[Goal of the exercise]:
Whenever the string "RADS" turns up in a line of the data below, copy that line.

[Start of Attachment]

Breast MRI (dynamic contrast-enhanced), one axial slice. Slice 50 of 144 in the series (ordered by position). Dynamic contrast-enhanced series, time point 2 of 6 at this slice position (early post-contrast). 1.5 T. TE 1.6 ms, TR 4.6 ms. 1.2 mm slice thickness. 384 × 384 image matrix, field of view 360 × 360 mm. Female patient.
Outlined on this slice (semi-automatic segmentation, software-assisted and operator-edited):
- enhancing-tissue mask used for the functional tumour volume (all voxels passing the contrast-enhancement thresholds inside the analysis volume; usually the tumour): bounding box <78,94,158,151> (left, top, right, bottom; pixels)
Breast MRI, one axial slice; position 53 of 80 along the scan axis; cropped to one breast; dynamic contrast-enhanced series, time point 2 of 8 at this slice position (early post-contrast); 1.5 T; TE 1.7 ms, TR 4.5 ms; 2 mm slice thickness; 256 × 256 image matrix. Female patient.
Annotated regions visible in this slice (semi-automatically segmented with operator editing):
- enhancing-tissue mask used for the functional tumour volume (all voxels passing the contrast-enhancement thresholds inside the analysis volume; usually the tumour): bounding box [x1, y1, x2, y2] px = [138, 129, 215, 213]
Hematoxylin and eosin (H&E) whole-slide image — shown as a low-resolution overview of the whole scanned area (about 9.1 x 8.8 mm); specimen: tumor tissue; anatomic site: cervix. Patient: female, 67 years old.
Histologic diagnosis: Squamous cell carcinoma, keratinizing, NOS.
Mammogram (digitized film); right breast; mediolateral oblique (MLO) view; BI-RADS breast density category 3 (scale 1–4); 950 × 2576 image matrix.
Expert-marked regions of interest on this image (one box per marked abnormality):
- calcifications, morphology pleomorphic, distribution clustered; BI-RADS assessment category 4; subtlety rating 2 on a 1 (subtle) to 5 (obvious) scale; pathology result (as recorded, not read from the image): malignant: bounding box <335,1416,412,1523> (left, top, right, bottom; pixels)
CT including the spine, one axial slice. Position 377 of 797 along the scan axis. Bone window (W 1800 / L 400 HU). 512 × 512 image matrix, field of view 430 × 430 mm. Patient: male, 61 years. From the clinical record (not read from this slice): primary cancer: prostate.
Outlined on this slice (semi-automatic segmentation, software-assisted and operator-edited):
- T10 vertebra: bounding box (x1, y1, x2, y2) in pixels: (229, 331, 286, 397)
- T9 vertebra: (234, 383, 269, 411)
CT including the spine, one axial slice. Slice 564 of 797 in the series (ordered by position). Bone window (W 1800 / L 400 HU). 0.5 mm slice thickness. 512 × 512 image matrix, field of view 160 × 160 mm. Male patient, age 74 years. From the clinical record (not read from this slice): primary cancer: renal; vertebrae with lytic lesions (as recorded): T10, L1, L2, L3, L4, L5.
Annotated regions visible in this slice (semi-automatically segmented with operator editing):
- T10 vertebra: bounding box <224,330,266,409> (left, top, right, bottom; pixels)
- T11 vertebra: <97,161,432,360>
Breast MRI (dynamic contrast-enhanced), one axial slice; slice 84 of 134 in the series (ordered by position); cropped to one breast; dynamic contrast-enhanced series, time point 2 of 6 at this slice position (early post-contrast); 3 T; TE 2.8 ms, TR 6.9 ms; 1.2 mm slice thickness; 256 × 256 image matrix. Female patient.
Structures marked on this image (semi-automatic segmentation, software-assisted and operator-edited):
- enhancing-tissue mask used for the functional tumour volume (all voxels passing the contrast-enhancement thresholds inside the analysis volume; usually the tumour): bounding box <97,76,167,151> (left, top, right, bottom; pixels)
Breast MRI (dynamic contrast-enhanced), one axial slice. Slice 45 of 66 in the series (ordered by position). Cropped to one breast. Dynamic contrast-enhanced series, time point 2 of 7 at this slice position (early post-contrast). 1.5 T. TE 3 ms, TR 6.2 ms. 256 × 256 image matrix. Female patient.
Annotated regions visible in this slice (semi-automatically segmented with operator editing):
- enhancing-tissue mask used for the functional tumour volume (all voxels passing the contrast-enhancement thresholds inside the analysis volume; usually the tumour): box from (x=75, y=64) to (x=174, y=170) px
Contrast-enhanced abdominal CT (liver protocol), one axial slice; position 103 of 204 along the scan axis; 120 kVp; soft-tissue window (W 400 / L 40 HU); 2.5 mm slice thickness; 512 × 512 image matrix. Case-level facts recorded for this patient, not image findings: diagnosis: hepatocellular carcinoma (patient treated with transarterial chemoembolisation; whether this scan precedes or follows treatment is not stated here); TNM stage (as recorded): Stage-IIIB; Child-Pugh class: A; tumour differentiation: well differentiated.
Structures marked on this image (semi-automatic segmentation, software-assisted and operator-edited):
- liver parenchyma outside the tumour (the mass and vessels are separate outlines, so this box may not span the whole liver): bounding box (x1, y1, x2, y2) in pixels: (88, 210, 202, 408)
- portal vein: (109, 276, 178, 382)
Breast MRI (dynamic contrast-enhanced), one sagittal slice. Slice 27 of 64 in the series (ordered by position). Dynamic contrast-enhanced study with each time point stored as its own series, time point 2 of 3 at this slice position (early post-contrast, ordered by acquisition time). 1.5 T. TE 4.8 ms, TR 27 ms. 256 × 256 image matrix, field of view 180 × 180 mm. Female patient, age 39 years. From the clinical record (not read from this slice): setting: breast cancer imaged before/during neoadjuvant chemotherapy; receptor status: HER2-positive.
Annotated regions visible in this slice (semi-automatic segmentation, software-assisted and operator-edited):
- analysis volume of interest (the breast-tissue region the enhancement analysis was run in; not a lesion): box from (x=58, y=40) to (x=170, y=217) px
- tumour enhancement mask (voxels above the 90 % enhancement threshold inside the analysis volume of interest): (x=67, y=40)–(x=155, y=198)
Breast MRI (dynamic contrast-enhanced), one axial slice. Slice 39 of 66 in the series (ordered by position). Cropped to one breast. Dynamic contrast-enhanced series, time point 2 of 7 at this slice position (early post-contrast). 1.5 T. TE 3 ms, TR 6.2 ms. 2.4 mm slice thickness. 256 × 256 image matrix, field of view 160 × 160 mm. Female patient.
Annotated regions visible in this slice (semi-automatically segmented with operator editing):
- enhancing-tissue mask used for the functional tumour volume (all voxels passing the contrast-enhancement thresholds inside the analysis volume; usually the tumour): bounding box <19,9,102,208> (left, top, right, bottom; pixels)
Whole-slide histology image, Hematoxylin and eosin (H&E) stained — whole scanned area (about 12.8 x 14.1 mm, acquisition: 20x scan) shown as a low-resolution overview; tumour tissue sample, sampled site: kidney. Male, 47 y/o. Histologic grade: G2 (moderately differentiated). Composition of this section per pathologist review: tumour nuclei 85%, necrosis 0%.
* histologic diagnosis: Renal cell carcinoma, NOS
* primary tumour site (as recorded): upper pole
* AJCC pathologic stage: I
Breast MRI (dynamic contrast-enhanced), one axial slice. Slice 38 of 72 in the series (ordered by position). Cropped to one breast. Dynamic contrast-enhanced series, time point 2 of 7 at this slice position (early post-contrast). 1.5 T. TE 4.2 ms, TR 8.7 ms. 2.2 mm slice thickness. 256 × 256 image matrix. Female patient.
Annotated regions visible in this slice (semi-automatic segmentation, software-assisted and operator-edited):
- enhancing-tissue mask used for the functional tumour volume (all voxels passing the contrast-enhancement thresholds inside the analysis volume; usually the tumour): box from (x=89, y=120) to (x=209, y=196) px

[End of Attachment]

[Task response]:
Mammogram (digitized film); right breast; mediolateral oblique (MLO) view; BI-RADS breast density category 3 (scale 1–4); 950 × 2576 image matrix.
- calcifications, morphology pleomorphic, distribution clustered; BI-RADS assessment category 4; subtlety rating 2 on a 1 (subtle) to 5 (obvious) scale; pathology result (as recorded, not read from the image): malignant: bounding box <335,1416,412,1523> (left, top, right, bottom; pixels)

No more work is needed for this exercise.